Task to complete
Quote exactly and only this range of lines in the data below: the line that holds "ÉQUIPE ET CONTACTS" to the line that holds "комфортно и приятно.", both included.

Task material
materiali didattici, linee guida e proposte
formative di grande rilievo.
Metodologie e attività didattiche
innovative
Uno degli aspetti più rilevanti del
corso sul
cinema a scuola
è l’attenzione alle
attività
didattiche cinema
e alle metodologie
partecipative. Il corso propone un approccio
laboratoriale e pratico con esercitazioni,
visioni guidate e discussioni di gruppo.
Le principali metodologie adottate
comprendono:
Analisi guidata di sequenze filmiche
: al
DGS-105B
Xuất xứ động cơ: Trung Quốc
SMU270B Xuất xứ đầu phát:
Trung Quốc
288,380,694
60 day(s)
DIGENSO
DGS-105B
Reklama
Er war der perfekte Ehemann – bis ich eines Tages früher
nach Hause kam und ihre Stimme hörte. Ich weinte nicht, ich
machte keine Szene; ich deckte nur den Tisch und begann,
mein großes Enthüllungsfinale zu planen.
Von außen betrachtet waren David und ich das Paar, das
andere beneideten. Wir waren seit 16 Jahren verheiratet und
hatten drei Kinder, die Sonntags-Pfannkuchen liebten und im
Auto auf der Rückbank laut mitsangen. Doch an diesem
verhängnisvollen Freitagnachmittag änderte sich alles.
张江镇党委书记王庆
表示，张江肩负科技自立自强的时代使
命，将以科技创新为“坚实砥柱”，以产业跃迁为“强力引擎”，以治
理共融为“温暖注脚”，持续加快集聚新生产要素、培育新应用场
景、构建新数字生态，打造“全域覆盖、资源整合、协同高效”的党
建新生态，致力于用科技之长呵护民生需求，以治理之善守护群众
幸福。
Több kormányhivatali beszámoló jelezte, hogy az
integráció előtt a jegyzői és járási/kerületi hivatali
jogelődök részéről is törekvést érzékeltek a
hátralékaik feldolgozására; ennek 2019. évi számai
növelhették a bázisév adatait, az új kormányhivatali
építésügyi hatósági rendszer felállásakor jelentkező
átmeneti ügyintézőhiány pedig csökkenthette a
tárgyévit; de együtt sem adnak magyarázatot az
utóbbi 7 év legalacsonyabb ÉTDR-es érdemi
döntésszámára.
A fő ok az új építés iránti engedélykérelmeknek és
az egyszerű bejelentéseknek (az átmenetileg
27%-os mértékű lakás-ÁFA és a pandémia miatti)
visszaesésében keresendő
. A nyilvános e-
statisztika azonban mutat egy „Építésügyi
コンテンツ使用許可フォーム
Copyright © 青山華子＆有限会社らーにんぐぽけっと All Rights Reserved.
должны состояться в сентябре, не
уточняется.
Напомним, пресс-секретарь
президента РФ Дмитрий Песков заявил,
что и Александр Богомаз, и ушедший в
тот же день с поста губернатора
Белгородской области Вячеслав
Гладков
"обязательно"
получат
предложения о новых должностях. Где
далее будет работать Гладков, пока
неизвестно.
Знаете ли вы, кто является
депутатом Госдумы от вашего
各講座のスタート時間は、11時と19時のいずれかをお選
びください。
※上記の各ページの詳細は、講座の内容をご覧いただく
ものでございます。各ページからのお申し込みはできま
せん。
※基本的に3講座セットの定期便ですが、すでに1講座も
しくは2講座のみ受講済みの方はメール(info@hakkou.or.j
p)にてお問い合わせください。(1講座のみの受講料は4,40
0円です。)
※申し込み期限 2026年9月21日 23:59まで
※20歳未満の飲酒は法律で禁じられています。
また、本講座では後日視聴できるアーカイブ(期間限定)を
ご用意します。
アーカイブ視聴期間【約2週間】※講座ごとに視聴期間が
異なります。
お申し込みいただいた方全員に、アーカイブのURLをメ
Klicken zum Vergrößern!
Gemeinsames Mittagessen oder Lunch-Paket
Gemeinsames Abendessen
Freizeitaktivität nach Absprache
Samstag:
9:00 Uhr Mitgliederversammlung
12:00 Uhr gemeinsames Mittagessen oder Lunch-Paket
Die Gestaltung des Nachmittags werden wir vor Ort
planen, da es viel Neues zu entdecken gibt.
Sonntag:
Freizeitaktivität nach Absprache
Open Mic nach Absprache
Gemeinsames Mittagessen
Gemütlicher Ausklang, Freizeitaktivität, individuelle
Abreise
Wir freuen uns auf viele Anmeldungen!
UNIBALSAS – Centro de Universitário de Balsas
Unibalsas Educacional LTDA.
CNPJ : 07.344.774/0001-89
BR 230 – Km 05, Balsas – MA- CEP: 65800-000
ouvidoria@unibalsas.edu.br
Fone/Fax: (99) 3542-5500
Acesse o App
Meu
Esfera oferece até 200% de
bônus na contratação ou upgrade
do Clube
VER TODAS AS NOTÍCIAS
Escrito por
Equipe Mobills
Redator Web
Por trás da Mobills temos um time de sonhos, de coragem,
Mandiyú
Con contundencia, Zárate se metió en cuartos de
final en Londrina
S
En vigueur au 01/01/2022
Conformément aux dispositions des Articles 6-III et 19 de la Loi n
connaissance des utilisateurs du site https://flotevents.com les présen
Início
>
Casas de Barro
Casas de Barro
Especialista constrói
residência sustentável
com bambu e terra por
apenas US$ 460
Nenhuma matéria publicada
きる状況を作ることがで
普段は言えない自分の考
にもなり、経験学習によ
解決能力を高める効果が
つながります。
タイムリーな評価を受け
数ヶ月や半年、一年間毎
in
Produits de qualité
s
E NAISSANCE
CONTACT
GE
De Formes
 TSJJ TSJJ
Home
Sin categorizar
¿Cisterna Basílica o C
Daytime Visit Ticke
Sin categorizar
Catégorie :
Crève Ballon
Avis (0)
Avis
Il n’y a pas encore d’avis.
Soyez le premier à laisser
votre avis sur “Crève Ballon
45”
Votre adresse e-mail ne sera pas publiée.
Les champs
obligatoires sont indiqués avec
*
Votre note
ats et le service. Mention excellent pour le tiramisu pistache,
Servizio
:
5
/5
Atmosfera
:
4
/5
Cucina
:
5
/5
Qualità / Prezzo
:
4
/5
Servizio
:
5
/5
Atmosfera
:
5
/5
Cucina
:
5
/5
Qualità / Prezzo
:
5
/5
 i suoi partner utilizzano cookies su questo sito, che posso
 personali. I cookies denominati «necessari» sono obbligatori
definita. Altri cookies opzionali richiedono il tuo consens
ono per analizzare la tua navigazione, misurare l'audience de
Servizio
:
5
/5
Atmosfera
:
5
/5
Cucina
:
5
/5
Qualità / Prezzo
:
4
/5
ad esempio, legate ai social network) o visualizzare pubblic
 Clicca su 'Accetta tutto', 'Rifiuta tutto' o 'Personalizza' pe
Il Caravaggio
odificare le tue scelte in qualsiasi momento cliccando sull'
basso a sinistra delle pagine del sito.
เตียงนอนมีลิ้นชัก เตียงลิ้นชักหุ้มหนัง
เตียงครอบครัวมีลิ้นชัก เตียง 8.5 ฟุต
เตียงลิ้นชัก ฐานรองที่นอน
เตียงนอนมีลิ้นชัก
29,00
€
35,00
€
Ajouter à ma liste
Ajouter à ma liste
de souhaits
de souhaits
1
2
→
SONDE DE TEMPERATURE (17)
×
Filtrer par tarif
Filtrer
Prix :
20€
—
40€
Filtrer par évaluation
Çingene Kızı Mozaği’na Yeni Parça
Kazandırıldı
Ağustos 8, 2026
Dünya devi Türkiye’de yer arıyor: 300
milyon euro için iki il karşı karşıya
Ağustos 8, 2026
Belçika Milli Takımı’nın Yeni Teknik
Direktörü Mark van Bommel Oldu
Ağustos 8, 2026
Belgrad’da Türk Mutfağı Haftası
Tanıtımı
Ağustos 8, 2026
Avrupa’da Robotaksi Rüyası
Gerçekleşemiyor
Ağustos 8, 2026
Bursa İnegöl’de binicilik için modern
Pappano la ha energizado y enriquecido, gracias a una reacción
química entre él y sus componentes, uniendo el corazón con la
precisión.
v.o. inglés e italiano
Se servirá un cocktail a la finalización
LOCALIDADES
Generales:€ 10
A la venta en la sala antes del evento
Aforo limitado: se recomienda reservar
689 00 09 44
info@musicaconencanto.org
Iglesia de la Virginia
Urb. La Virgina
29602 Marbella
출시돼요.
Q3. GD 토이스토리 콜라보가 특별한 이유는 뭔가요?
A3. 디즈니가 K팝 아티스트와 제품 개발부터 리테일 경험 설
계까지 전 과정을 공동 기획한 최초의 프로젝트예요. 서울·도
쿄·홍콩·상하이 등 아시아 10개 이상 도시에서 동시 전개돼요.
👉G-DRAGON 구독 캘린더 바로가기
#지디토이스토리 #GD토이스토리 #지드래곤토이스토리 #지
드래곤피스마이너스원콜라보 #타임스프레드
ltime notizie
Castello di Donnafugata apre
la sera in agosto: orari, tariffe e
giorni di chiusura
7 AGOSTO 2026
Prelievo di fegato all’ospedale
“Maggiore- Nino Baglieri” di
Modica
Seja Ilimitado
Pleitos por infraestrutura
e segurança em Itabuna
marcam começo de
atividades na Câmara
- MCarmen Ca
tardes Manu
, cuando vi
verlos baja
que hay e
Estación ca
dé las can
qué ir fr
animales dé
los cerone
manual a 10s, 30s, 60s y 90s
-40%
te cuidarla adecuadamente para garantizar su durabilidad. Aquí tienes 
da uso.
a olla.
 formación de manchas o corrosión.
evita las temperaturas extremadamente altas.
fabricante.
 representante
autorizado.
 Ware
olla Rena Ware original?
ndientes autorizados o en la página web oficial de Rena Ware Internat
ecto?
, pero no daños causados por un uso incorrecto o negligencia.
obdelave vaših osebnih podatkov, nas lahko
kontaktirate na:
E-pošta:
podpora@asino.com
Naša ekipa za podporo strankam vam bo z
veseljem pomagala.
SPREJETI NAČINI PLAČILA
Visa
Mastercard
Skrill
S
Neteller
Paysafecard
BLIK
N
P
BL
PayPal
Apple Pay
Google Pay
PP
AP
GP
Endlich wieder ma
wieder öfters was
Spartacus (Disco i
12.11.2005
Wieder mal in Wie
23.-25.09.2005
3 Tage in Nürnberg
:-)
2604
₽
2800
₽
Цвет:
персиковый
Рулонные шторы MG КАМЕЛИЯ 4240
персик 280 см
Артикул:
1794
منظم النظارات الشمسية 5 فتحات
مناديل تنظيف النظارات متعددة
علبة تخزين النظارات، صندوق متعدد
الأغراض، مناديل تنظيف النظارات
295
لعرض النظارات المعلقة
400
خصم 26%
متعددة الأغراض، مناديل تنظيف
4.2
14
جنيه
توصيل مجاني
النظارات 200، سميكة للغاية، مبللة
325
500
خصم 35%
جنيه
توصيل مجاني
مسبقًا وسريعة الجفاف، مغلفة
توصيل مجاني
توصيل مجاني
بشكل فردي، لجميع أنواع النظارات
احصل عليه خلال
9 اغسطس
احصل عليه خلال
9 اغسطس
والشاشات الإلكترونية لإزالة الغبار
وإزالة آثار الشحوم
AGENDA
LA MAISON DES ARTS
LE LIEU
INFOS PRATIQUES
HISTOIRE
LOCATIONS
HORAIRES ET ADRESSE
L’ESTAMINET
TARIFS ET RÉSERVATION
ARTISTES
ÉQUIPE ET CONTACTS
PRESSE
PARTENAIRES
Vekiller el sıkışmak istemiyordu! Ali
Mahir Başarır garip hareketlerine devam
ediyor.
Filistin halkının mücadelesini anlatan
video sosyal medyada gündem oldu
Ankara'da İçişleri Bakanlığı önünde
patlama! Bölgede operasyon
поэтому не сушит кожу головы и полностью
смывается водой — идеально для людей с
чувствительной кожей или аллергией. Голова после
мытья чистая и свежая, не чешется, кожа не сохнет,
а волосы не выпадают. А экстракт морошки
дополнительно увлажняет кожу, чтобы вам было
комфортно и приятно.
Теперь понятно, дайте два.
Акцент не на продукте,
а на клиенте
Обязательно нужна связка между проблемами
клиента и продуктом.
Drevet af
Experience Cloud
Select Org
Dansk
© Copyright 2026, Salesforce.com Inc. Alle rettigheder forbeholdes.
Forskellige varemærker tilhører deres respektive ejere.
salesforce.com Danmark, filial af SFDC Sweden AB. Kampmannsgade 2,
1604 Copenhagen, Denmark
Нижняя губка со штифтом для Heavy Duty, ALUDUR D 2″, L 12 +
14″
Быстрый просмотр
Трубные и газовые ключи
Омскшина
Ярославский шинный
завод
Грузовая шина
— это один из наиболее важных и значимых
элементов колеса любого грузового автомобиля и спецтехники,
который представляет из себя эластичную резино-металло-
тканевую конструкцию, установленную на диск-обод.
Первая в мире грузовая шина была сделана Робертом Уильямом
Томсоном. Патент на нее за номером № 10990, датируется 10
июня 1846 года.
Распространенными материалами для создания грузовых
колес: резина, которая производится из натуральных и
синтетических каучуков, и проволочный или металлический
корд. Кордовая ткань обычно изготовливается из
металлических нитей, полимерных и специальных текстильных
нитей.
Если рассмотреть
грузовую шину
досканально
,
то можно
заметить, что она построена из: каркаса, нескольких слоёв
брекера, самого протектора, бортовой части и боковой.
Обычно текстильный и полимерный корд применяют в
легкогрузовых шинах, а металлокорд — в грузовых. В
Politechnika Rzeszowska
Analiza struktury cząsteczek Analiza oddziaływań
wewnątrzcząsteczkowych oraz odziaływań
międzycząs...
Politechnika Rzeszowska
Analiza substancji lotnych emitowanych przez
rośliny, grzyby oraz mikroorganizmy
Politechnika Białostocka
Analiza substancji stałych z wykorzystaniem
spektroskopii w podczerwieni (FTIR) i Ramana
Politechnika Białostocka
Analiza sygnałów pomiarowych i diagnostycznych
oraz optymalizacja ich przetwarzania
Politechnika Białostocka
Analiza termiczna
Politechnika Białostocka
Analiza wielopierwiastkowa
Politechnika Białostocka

Answer for the task
ÉQUIPE ET CONTACTS
PRESSE
PARTENAIRES
Vekiller el sıkışmak istemiyordu! Ali
Mahir Başarır garip hareketlerine devam
ediyor.
Filistin halkının mücadelesini anlatan
video sosyal medyada gündem oldu
Ankara'da İçişleri Bakanlığı önünde
patlama! Bölgede operasyon
поэтому не сушит кожу головы и полностью
смывается водой — идеально для людей с
чувствительной кожей или аллергией. Голова после
мытья чистая и свежая, не чешется, кожа не сохнет,
а волосы не выпадают. А экстракт морошки
дополнительно увлажняет кожу, чтобы вам было
комфортно и приятно.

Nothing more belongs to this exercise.